IRON OXIDE-APATITE WASTE PILES AS UNCONVENTIONAL RARE EARTH ELEMENT RESOURCES IN THE EASTERN ADIRONDACK HIGHLANDS, NEW YORK
Most of the deposits are hosted within Na-altered Lyon Mountain Granite Gneiss (LMG); however, some Fe deposits occur in paragneiss, gabbro, anorthosite, or K-altered LMG. The mineralogy and chemistry of the Fe deposits appear to be partially dependent on the host rock type, with the highest REE and apatite concentrations found in ore hosted by Na-altered LMG.
The amount of P and associated apatite varies from negligible to nearly 10 wt% P2O5 within individual ore seams. The associated REE content within the apatite crystals also varies between individual deposits ranging from <1% to ~15% total REE. Initial ore formation resulted in the uneven distribution of apatite between deposits and subsequent Na-poor metasomatic events led to irregular dissolution-reprecipitation reactions of apatite that resulted in heterogeneous REE distribution within individual apatite crystals.

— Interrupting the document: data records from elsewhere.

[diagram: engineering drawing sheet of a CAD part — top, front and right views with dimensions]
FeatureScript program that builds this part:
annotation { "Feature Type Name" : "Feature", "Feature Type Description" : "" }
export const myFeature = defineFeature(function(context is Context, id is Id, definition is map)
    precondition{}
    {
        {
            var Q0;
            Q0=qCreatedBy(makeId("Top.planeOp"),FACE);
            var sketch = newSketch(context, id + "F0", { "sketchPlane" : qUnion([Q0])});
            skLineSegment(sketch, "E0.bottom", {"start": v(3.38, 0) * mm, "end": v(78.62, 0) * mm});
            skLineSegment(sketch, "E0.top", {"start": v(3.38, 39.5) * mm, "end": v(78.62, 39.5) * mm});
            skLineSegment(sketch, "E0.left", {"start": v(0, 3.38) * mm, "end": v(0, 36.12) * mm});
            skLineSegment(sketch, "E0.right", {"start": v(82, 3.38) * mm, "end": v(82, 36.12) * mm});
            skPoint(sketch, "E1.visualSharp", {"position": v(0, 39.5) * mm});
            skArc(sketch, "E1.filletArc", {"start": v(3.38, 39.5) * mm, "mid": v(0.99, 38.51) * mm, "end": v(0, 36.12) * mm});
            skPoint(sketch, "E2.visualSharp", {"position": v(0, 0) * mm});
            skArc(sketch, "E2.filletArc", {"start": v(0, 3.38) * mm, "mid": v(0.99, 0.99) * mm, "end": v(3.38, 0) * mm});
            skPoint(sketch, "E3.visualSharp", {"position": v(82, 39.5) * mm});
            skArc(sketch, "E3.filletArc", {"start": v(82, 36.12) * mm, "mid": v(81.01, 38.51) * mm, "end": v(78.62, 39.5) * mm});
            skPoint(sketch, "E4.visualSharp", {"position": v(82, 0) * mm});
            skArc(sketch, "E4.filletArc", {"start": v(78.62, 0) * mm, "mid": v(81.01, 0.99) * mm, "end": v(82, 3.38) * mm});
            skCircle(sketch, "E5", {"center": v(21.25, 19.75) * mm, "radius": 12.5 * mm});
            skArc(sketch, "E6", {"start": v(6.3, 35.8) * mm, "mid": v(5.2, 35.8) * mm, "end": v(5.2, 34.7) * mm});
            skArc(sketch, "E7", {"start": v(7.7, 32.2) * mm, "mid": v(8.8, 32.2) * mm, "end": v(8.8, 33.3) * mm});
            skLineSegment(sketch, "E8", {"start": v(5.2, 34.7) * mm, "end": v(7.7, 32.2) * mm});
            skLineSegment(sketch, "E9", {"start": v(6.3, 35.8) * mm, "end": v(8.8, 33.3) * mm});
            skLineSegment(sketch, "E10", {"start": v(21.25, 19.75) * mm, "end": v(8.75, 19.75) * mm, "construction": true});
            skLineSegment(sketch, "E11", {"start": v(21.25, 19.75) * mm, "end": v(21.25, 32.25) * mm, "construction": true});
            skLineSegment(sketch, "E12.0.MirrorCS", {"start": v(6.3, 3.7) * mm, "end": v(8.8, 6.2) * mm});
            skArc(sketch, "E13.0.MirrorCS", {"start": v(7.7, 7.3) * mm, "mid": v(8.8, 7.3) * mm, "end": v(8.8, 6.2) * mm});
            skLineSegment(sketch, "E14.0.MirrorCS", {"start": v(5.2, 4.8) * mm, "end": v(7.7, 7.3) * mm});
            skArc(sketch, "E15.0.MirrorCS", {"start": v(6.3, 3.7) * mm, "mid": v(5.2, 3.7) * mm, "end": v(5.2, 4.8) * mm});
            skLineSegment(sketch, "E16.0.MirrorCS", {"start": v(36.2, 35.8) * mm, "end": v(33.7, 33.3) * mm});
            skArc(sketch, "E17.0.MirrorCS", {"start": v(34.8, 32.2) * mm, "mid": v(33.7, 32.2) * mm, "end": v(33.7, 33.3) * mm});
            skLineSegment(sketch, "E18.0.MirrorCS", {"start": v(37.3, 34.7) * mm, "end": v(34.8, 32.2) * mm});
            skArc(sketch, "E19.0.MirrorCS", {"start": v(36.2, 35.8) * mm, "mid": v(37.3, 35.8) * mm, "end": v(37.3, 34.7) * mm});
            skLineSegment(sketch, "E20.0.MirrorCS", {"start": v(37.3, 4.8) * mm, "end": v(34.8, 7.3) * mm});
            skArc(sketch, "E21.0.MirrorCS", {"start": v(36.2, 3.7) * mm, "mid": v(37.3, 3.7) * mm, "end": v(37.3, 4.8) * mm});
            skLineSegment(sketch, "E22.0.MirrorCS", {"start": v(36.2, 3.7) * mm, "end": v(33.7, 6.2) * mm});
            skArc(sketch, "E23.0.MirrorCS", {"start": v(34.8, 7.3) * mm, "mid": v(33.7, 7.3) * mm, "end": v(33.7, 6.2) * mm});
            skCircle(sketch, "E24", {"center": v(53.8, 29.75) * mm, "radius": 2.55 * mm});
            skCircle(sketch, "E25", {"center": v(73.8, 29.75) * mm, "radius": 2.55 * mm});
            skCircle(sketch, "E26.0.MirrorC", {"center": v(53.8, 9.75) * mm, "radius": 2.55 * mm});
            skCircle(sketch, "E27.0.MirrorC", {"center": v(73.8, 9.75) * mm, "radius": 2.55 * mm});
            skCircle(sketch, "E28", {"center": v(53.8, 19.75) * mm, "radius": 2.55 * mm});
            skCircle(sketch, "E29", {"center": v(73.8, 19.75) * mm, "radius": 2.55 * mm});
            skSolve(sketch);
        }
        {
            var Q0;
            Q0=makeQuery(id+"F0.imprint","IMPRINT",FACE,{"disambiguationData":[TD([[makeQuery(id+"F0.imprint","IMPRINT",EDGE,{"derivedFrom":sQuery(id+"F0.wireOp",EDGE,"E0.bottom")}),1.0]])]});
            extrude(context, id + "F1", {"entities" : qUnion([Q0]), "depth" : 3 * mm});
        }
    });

At four tailing and twenty-five tailing sites, composite sample were collected by combining 30 to >50 subsamples evenly distributed over each pile. The composite pile samples consist of a mixture of ore and host rock pieces. The REE content of 34 ore samples varies from ~15 to ~48,000 ppm, whereas 29 sampled waste/tailings piles range from ~11 to ~22,000 ppm. A positive correlation exists for the REE content of ore and waste pile for the deposits (R2=0.8159).
In the IOA deposits sampled from the eastern Adirondack Highlands, there is an enrichment in HREE compared to many REE mines (such as Bayan Obo and Mountain Pass); a median L/HREE value of 2.25 for ore and 2.14 for waste/tailings piles exists. The overall concentration of REE and relative HREE enrichments suggest that some of the deposits and waste piles are prospective as potential REE resources that would be easily exploitable. Reprocessing the piles has the advantage of partial “recycling” of the waste material to produce a critical set of metals and environmental remediation of these historic mines.